Rev. Edmund Joyner’s Eulogy for Lucy Morgan Beard, 1917

From the Feb. 1, 1917 issue of the Hickory Daily Record

Lucy Jeanette (Morgan) Beard

Born at Petersburg, Va., November 28, 1852; fell asleep at her home Hickory, N.C., January 2nd, 1917.

Buried from Church of the Ascension, January 4th, the Rev. Edmund N. Joyner, her first pastor at Hickory, and the Rev. Samuel B. Stroup, her present pastor, officiating.

The beginning of Mrs. Beard’s life at Hickory dates from its day of small things, when the whole town was one big family. And it was through the zeal of such spirited, as well as public-spirited, characters as she, that the town made such progress that it began and continued to grow, reaching its present proportions within the comparatively brief period of her residence.

She was married at 18 to that great-hearted Christian citizen, Mr. James. B. Beard. Cherished was the union between them, and none the less, ever, after he had preceded her to “saints’ rest” by some years.

Mrs. Beard was brimming with a well-directed energy and enthusiasm, always as broadly interested as she could safely reach, and no farther. Never, with her powers and faculties, did she “so fight as one that beateth the air.”

Perhaps her peculiar genius lay in aptitude for teaching little children. She was long a teacher, and even after the need passed as a means of support, because she loved children, she rejoiced in the atmosphere of their stirring, happy ways. She kept her little school about her even until that moment when the teacher, who took his little ones up in his arms to bless them, with a quick summons dismissed her gentle spirit to its endless holiday.

One brother of the immediate family, Mr. Alfred Morgan, remains, and her niece, Miss Josie Person, who long shared her home and was as a daughter in a thorough and tender mutual affection.

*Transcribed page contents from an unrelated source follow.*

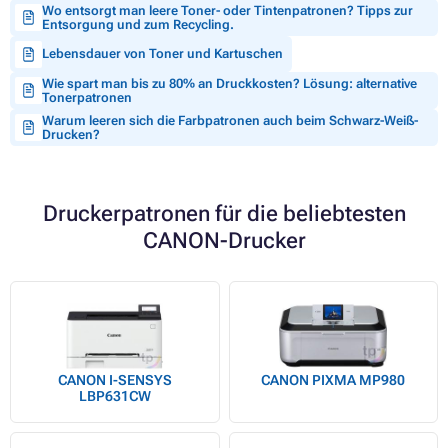
Wo entsorgt man leere Toner- oder Tintenpatronen? Tipps zur
Entsorgung und zum Recycling.
Lebensdauer von Toner und Kartuschen
Wie spart man bis zu 80% an Druckkosten? Lösung: alternative
Tonerpatronen
Warum leeren sich die Farbpatronen auch beim Schwarz-Weiß-
Drucken?
Druckerpatronen für die beliebtesten
CANON-Drucker
CANON I-SENSYS
CANON PIXMA MP980
LBP631CW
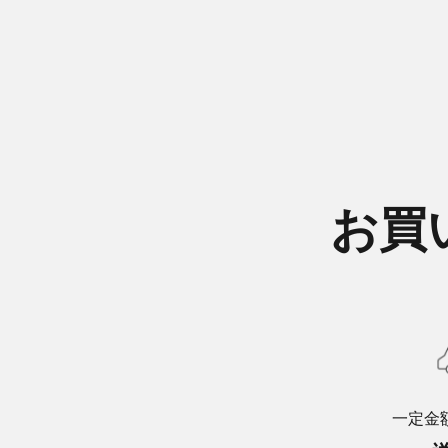
お買
一定金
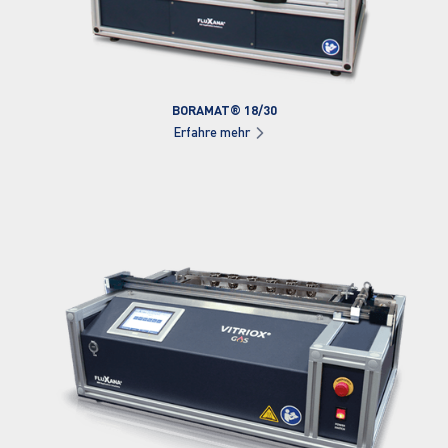
BORAMAT® 18/30
Erfahre mehr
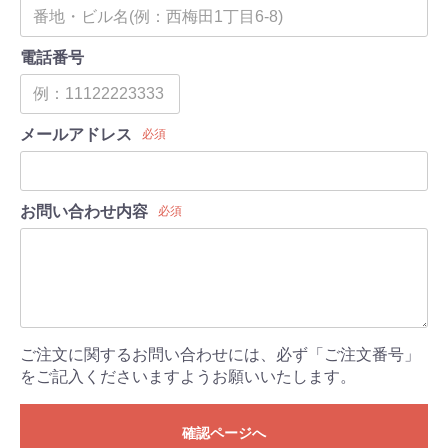
電話番号
メールアドレス
必須
お問い合わせ内容
必須
ご注文に関するお問い合わせには、必ず「ご注文番号」
をご記入くださいますようお願いいたします。
確認ページへ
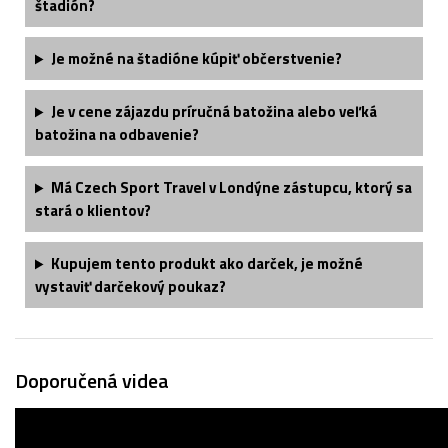
štadión?
Je možné na štadióne kúpiť občerstvenie?
Je v cene zájazdu príručná batožina alebo veľká
batožina na odbavenie?
Má Czech Sport Travel v Londýne zástupcu, ktorý sa
stará o klientov?
Kupujem tento produkt ako darček, je možné
vystaviť darčekový poukaz?
Doporučená videa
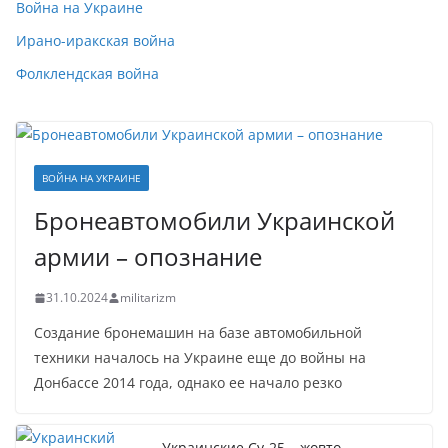
Война на Украине
Ирано-иракская война
Фолклендская война
ВОЙНА НА УКРАИНЕ
Бронеавтомобили Украинской
армии – опознание
31.10.2024
militarizm
Создание бронемашин на базе автомобильной
техники началось на Украине еще до войны на
Донбассе 2014 года, однако ее начало резко
Украинские Су-25 – жовто-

Were I to describe Mrs. Beard in one word, as to all her relationships in life, that one would be the great word “loyalty.” From the path which led straitest to duty and to service she never flinched or swayed.

As touching her own family, in all its members, or their memory, having passed on, her constancy was woven of cloth of gold.

In the ties of personal friendship, and some were long years abiding, that word was of luminous application.

Among the people and interests of her city, that term is written in the way in which she will be universally, confessedly missed.

To her church, with charity which never faileth towards all who love her Lord in sincerity and truth, she was true in a devotion and zeal which made her path a shining light.

And last, and best: that which wrought the lustrous word into her whole life, to herself she was loyal; to her own convictions and standards and ideals she was absolutely true.

With quietness and confidence she held fast to her moral estimates and judgments, which fashioned and guided and restrained her Christian womanliness; she exacted of others nothing she did not require of herself; she gave freely of what she had and gave loyally of it all, to family and friend, to neighborhood and to the household of her faith.

She, and those like her, are thus enshrined in the Book of Wisdom.

“The souls of the righteous are in the hands of God, and there shall no torment touch them. And they that put their trust in Him shall understand this truth, and such as ben faithful in love shall abide with Him; for grace and mercy are to His saints, and He hath care for His elect.

“Therefore shall they receive a glorious kingdom and a beautiful crown from the Lord’s hand; for with His right hand shall He cover them, and with His arm shall He protect them.